Agama dan Otoritas Ulama

Agama di satu sisi merupakan sebuah penghayatan, kepercayaan atau keyakinan (keimanan) secara personal. Demikian di sisi lain,  agama memiliki dimensi sosial-kultural sebagai perwujudan dari perilaku pemeluk agama, berpengaruh terhadap realitas sosial, serta melahirkan beragam sikap dan perilaku keagamaan. Demikian juga hal itu meniscayakan adanya otoritas bagi orang-orang tertentu yang dianggap memiliki keimanan yang lebih baik (orang saleh),  memiliki pengetahuan keagamaan lebih dalam atau keturunan dari orang-orang saleh.

Otoritas-otoritas ini muncul bahkan sejak adanya para Nabi dan telah dipraktikan sendiri oleh Nabi Muhammad SAW sebagaimana posisinya sebagai pemegang otoritas tertinggi di antara umat manusia yang lain karena tugasnya sebagai utusan Allah dan penerima Kitab Allah (Al-Qur’an).

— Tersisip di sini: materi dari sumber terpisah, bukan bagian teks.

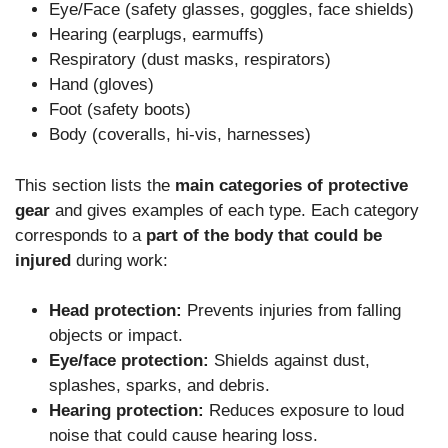
Eye/Face (safety glasses, goggles, face shields)
Hearing (earplugs, earmuffs)
Respiratory (dust masks, respirators)
Hand (gloves)
Foot (safety boots)
Body (coveralls, hi-vis, harnesses)
This section lists the
main categories of protective
gear
and gives examples of each type. Each category
corresponds to a
part of the body that could be
injured
during work:
Head protection:
Prevents injuries from falling
objects or impact.
Eye/face protection:
Shields against dust,
splashes, sparks, and debris.
Hearing protection:
Reduces exposure to loud
noise that could cause hearing loss.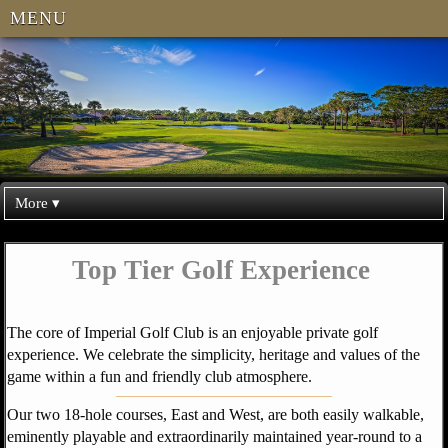
MENU
More ▾
Top Tier Golf Experience
The core of Imperial Golf Club is an enjoyable private golf
experience. We celebrate the simplicity, heritage and values of the
game within a fun and friendly club atmosphere.
Our two 18-hole courses, East and West, are both easily walkable,
eminently playable and extraordinarily maintained year-round to a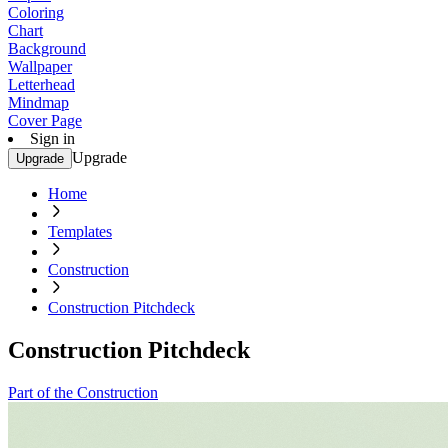
Coloring
Chart
Background
Wallpaper
Letterhead
Mindmap
Cover Page
Sign in
Upgrade
Upgrade
Home
Templates
Construction
Construction Pitchdeck
Construction Pitchdeck
Part of the Construction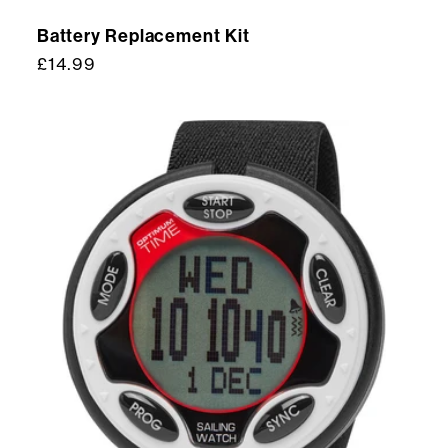
Battery Replacement Kit
Regular
£14.99
price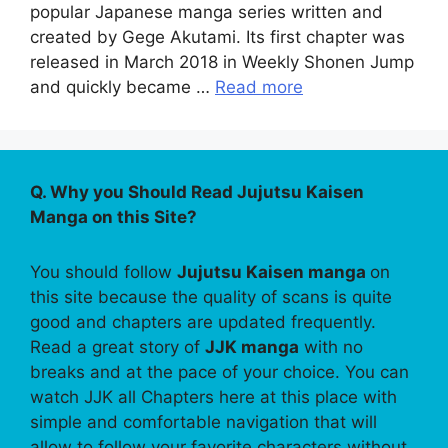
popular Japanese manga series written and
created by Gege Akutami. Its first chapter was
released in March 2018 in Weekly Shonen Jump
and quickly became …
Read more
Q. Why you Should Read Jujutsu Kaisen
Manga on this Site?
You should follow
Jujutsu Kaisen manga
on
this site because the quality of scans is quite
good and chapters are updated frequently.
Read a great story of
JJK manga
with no
breaks and at the pace of your choice. You can
watch JJK all Chapters here at this place with
simple and comfortable navigation that will
allow to follow your favorite characters without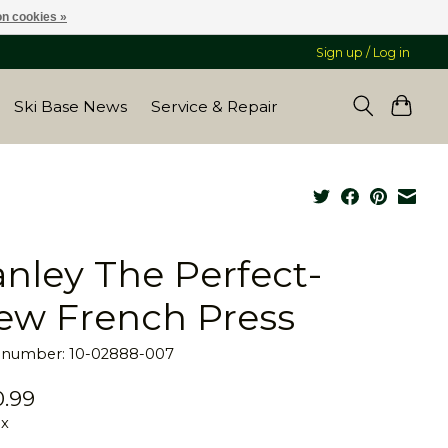
n cookies »
Sign up / Log in
Ski Base News
Service & Repair
anley The Perfect-
ew French Press
e number: 10-02888-007
.99
ax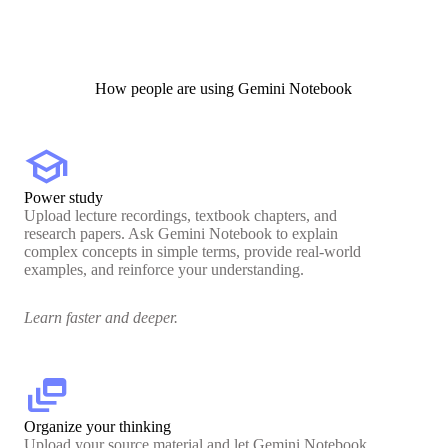
How people are using Gemini Notebook
school
Power study
Upload lecture recordings, textbook chapters, and
research papers. Ask Gemini Notebook to explain
complex concepts in simple terms, provide real-world
examples, and reinforce your understanding.
Learn faster and deeper.
dynamic_feed
Organize your thinking
Upload your source material and let Gemini Notebook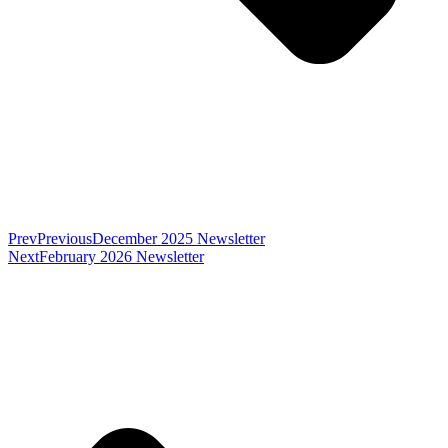
Prev
Previous
December 2025 Newsletter
Next
February 2026 Newsletter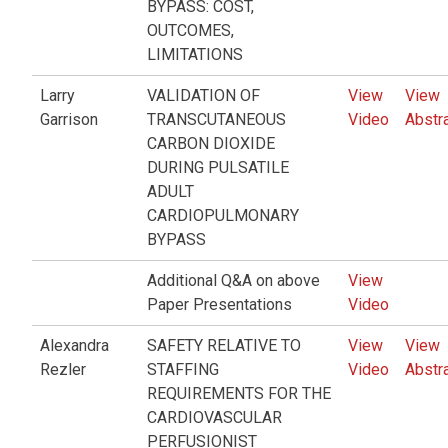
BYPASS: COST,
OUTCOMES,
LIMITATIONS
Larry
VALIDATION OF
View
View
Garrison
TRANSCUTANEOUS
Video
Abstr
CARBON DIOXIDE
DURING PULSATILE
ADULT
CARDIOPULMONARY
BYPASS
Additional Q&A on above
View
Paper Presentations
Video
Alexandra
SAFETY RELATIVE TO
View
View
Rezler
STAFFING
Video
Abstr
REQUIREMENTS FOR THE
CARDIOVASCULAR
PERFUSIONIST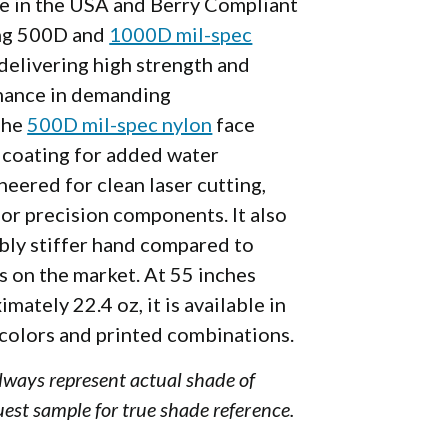
de in the USA and Berry Compliant
ng 500D and
1000D mil-spec
delivering high strength and
mance in demanding
The
500D mil-spec nylon
face
coating for added water
neered for clean laser cutting,
 for precision components.
It also
ably stiffer hand compared to
s on the market.
At 55 inches
mately 22.4 oz, it is available in
 colors and printed combinations.
always represent actual shade of
uest sample for true shade reference.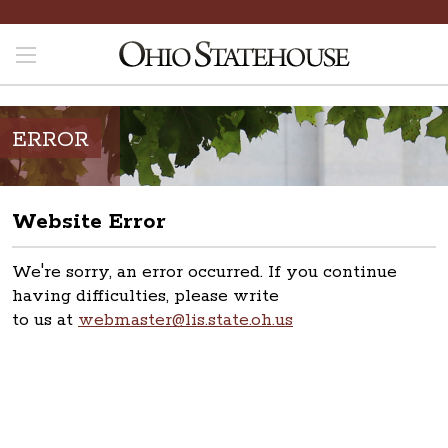
ERROR
Website Error
We're sorry, an error occurred. If you continue
having difficulties, please write
to us at
webmaster@lis.state.oh.us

Namun setelah beliau wafat, pemegang otoritas ini berpindah pada sahabat-sahabatnya sampai kepada khalifah sebagai pemimpin agama dan pemimpin pemerintah, hingga ulama yang mendapatkan legitimasi sebagai pewaris para nabi.

Demikian pula yang terjadi di Indonesia, dinamika otoritas keagamaan mengacu pada figur-figur yang mendapatkan pendidikan ilmu agama atau pengetahuan keagamaan sehingga dianggap mampu memberikan solusi terhadap problematika keagamaan yang terjadi di masyarakat muslim, sehingga figur-figur tersebut dianggap layak mendapatkan label ulama (Kailani, 2019)

Menurut Kaptein, sebagaimana dikutip Kailani (2019), terdapat beberapa tipologi otoritas ulama yang dapat memberikan fatwa, yaitu tradisionalis, modernis dan kolektif. Tipe tradisionalis ini merujuk pada fatwa personal dari figur tertentu yang dianggap memiliki pengetahuan keagamaan yang luas, seperti saat umat Islam mengumpulkan pertanyaan yang diajukan kepada Ahmad Dahlan, seorang ulama mazhab Syafi’i di Mekkah.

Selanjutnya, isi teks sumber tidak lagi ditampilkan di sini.